Baby boomers -- a huge block of workers -- poured into the work force in the 1980s and were rising through the ranks in the 1990s. That's not the case now as boomers face retirement, and there are fewer young people to take their places.

Women, meanwhile, who helped to bulk up the labor force over the past few decades, aren't streaming into jobs as they once did.

These changing demographic factors will shape the country's future.

"The impending retirement of the baby boomers and the fact that women are no longer increasing their participation in the labor force at the rate they were in the past will tend to restrain the future growth of the U.S. labor force," Federal Reserve Chairman Ben Bernanke said in a major speech on the economy's outlook in late November.
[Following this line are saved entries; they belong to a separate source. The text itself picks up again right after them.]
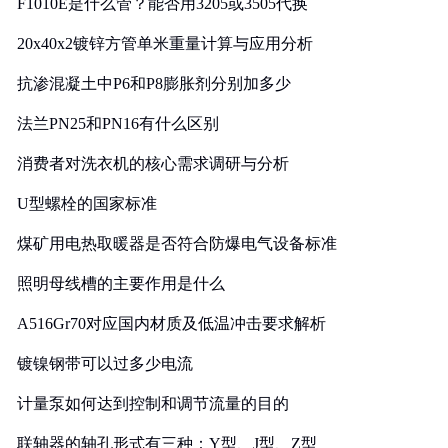
F1010E是什么管？能否用3205或3505代换
20x40x2镀锌方管单米重量计算与应用分析
抗渗混凝土中P6和P8膨胀剂分别加多少
法兰PN25和PN16有什么区别
消费者对洗衣机的核心需求调研与分析
U型螺栓的国家标准
煤矿用电热取暖器是否符合防爆电气设备标准
照明母线槽的主要作用是什么
A516Gr70对应国内材质及低温冲击要求解析
镀镍钢带可以过多少电流
计量泵如何达到控制和调节流量的目的
联轴器的轴孔形式有三种：Y型、J型、Z型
Earlier in the decade, most economists estimated that monthly job growth of about 150,000 was consistent with the economy growing close to its potential. Now research suggests monthly increases of roughly 100,000 jobs, says Michael Moskow, president of the Federal Reserve Bank of Chicago.

Democrats, who took control of Congress last Thursday for the first time in a dozen years, say Bush's trade and other economic policies have contributed to the loss of U.S. manufacturing jobs and to the slower job creation.

They also argue that the poor haven't reaped benefits of the country's economic expansion.

"It has generally been an accepted fact that economic growth is a good thing and that the rising tide will lift all boats," said Rep. Barney Frank, D-Mass. "The 'rising tide lifts all boats' has always been a problem. If you think about that analogy, the rising tide is a very good idea if you have a boat. But if you are too poor to afford a boat and you are standing tiptoe in water, the rising tide goes up your nose. And so that's a mistake," he said.

House Speaker Nancy Pelosi of California wants the House to approve legislation this week boosting the federal minimum wage from $5.15 to $7.25 an hour. Supporters say the move will help the working poor. Critics say it could force companies to cut jobs.

In general, the Federal Reserve and private economists say the country's job climate is good -- especially given the troubled housing and automotive sectors.

For all of 2006, the unemployment rate averaged 4.6 percent, a six-year low. It was a considerable improvement from 2003's 6 percent rate, the highest under Bush.

"That says a lot," Gutierrez said of last year's showing. "I think what we are doing here is creating something that is solid, something that is enduring and something that will continue."

In Clinton's first year of office -- 1993-- unemployment averaged 6.9 percent, the highest on his watch. The rate dropped to 4 percent in 2000, the lowest of his presidency and the best showing in 31 years. For Reagan, the worst annual performance was when unemployment soared to 9.7 percent in 1982 as the country suffered through a painful recession. In 1988, the rate fell to 5.5 percent.